Aus volkswirtschaftlicher Perspektive sind die aggregierten Gewinne der Kapitalgesellschaften Bestandteil des gesamtwirtschaftlichen Einkommens, das eng an das Bruttoinlandsprodukt (BIP) gekoppelt ist. Zwar unterliegen Unternehmensgewinne innerhalb eines Konjunkturzyklus erheblichen Schwankungen. Da sich aber die Gewinnquote um einen festen Mittelwert bewegt, liefert im Durchschnitt das BIP-Wachstum einen Korridor für die künftige Gewinnentwicklung.
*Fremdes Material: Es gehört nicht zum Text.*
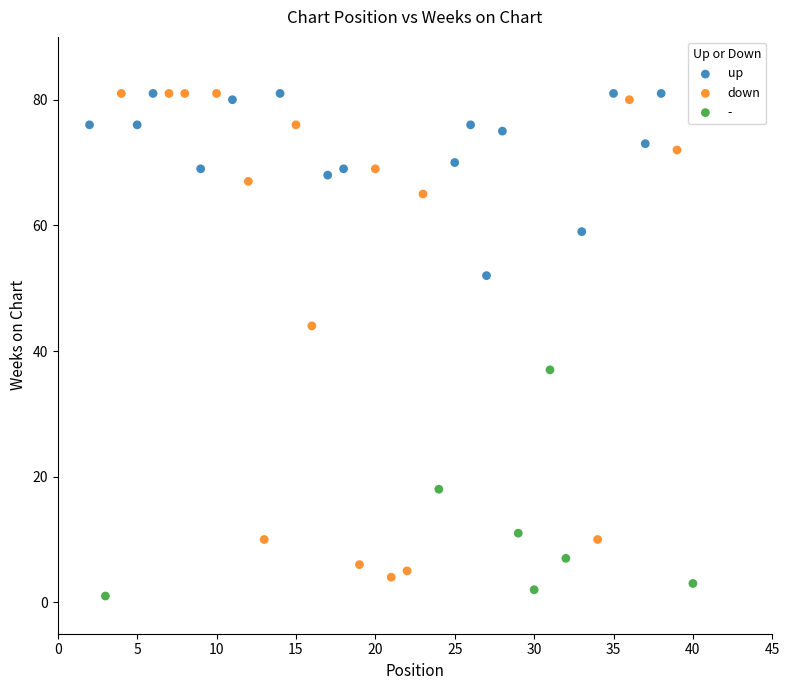

Which series has the widest spread of Y values?

down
Die längerfristigen Einschätzungen für das Wirtschaftswachstum der großen Wirtschaftsregionen USA und Europa sind vergleichsweise stabil und werden sich weiter in Richtung Trendwachstum bewegen. Allerdings werden die US-Wachstumsraten der zweiten Hälfte der neunziger Jahre von dauerhaft über 4 Prozent (real) wohl in absehbarer Zeit keine Renaissance erleben.

7 Prozent pro Jahr sind möglich

In diesem realwirtschaftlichen Umfeld könnte ab 2005 durchschnittlich eine von 9 Prozent auf 7 Prozent abfallende Jahresperformance erreicht werden. Da unsere Generation nach den Erfahrungen der vergangenen drei Jahre nicht noch einmal einer unbegründeten Börseneuphorie verfallen wird, können wir auf einen zusätzlichen Börsenturbo wohl nicht hoffen.

Rekordmarke erst im nächsten Jahrzehnt

Diese Überschlagsrechnung ergibt für Ende 2010 - bei aller Vorsicht - einen Dax von 6000 bis 7000 Punkten. Wir wollen die weitere Hochrechnung nicht überstrapazieren. Aber neue Rekordwerte von über 8000 sollten wir erst im nächsten Jahrzehnt erwarten. Eines steht fest: Für die Zielflagge 8000 benötigen wir noch einen langen Atem.